The toxicity of partially oxidized hydrocarbons created by burning both cannabis and tobacco have been studied extensively. As a result, naysayers point to high tar levels in cannabis as a detriment and possible negative impact of cannabis. 
It is important to note that the more tobacco used by a smoker, the more lung function is impaired and air flow rate and lung volume is lost over time.
The same impact is not experienced with cannabis smoke. Air flow rates increase with cannabis smoke exposure up to a certain level.
Cannabis smoke and tobacco smoke have many similar carcinogens and tumor promoters. However, each affects the body differently, which has a dramatic impact on the body, mind, and health effects.
Basically, tobacco smoke serves to create an environment in the body where the carcinogenic effects are increased. Despite similar compounds ingested from cannabis smoke, the THC in cannabis smoke provides a protective layer that deters the carcinogenic effect of smoke and serves as a tumor suppressor. 
Further, THC in cannabis decreases the catabolism of cannabinoid activity in the body thereby increasing effectiveness of cannabinoids and decreasing detrimental effects to the body.
The interesting thing about cells in the body is that they communicate with each other via particular cell surface receptors. THC in cannabis and nicotine in tobacco each have specific receptors in the body that respond to them.

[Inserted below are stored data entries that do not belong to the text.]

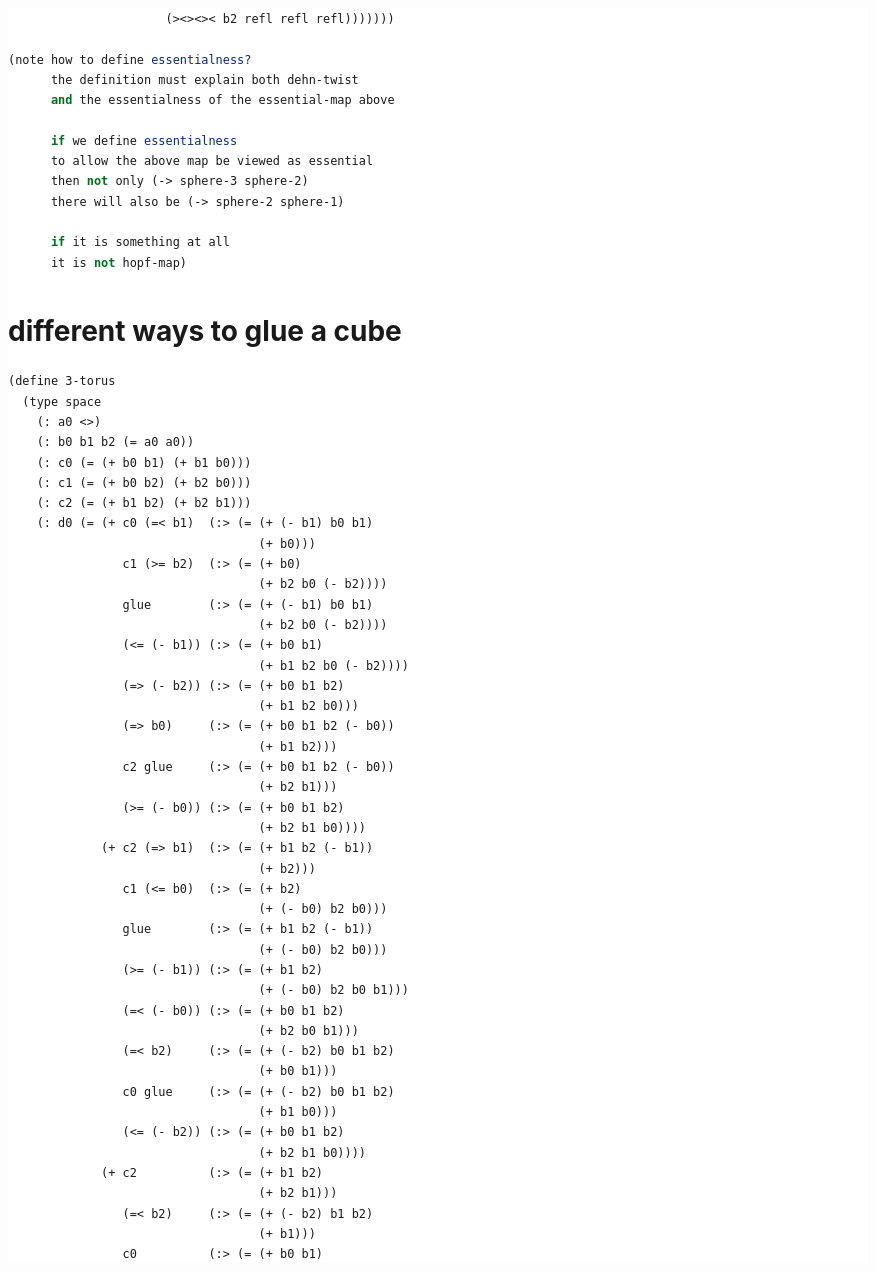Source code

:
 ``` scheme
                      (><><>< b2 refl refl refl)))))))

(note how to define essentialness?
      the definition must explain both dehn-twist
      and the essentialness of the essential-map above

      if we define essentialness
      to allow the above map be viewed as essential
      then not only (-> sphere-3 sphere-2)
      there will also be (-> sphere-2 sphere-1)

      if it is something at all
      it is not hopf-map)
```

# different ways to glue a cube

``` jojo
(define 3-torus
  (type space
    (: a0 <>)
    (: b0 b1 b2 (= a0 a0))
    (: c0 (= (+ b0 b1) (+ b1 b0)))
    (: c1 (= (+ b0 b2) (+ b2 b0)))
    (: c2 (= (+ b1 b2) (+ b2 b1)))
    (: d0 (= (+ c0 (=< b1)  (:> (= (+ (- b1) b0 b1)
                                   (+ b0)))
                c1 (>= b2)  (:> (= (+ b0)
                                   (+ b2 b0 (- b2))))
                glue        (:> (= (+ (- b1) b0 b1)
                                   (+ b2 b0 (- b2))))
                (<= (- b1)) (:> (= (+ b0 b1)
                                   (+ b1 b2 b0 (- b2))))
                (=> (- b2)) (:> (= (+ b0 b1 b2)
                                   (+ b1 b2 b0)))
                (=> b0)     (:> (= (+ b0 b1 b2 (- b0))
                                   (+ b1 b2)))
                c2 glue     (:> (= (+ b0 b1 b2 (- b0))
                                   (+ b2 b1)))
                (>= (- b0)) (:> (= (+ b0 b1 b2)
                                   (+ b2 b1 b0))))
             (+ c2 (=> b1)  (:> (= (+ b1 b2 (- b1))
                                   (+ b2)))
                c1 (<= b0)  (:> (= (+ b2)
                                   (+ (- b0) b2 b0)))
                glue        (:> (= (+ b1 b2 (- b1))
                                   (+ (- b0) b2 b0)))
                (>= (- b1)) (:> (= (+ b1 b2)
                                   (+ (- b0) b2 b0 b1)))
                (=< (- b0)) (:> (= (+ b0 b1 b2)
                                   (+ b2 b0 b1)))
                (=< b2)     (:> (= (+ (- b2) b0 b1 b2)
                                   (+ b0 b1)))
                c0 glue     (:> (= (+ (- b2) b0 b1 b2)
                                   (+ b1 b0)))
                (<= (- b2)) (:> (= (+ b0 b1 b2)
                                   (+ b2 b1 b0))))
             (+ c2          (:> (= (+ b1 b2)
                                   (+ b2 b1)))
                (=< b2)     (:> (= (+ (- b2) b1 b2)
                                   (+ b1)))
                c0          (:> (= (+ b0 b1)
```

The receptors for nicotine are widely distributed throughout the body and are found in epithelial cells lining respiratory passages. Cannabinoid receptors are also widely distributed throughout the body but have not yet been found in epithelial cells.
Tobacco smoke and cannabis smoke have many commonalities. They both have hot gasses that irritate the esophagus and lungs. They both have complex mixes of compounds that enter the body, some of which are carcinogenic.
However, the receptor positioning throughout the body that responds to each compound directly affects whether the compounds are harmful or helpful.
The signal pathways in the body amplify the carcinogenic effect of tobacco smoke. This is contrary to what happens with cannabis smoke. Cannabis smoke serves as an immune system regulator where tobacco smoke reduces specific immune response. 
Tobacco smoke and cannabis smoke have similar chemical properties but they affect the body in entirely different ways. At the basic level, tobacco smoke enhances the carcinogenic effect of the smoke while cannabis minimizes the inflammatory response of its smoke.
Even more interesting, THC in cannabis smoke inhibits the enzyme that activates some carcinogens in smoke. So effectively, smoking cannabis in and of itself protects the consumer from any possible adverse effects of the smoke while smoking tobacco enhances the negative effects of the smoke.
As cannabis consumption grows in popularity and the current cannabis smoking population ages we will be able to analyze the long-term consequences or benefits of consuming cannabis via inhalation.
The smoke debate may be moot after all. Vaporizers for cannabis are growing in popularity, allowing consumers to inhale cannabis compounds free from irritants and inflammatory substances.
Although the evidence points to the relative safety of inhaling cannabis smoke, vaporizers or edible products may become the chosen method of consumption for cannabis users.
If negative impact to lungs or breathing is your main objection to trying cannabis it is safe to say the research supports you trying it. It won’t hurt your lungs and in some cases cannabis smoke has healed users’ respiratory issues.
Vaporizers and edibles may be the preferred consumption method for long term users but ultimately it is a choice of personal preference. Whatever you choose, know that when using cannabis the positive health impacts area greater than the negative, even if smoking.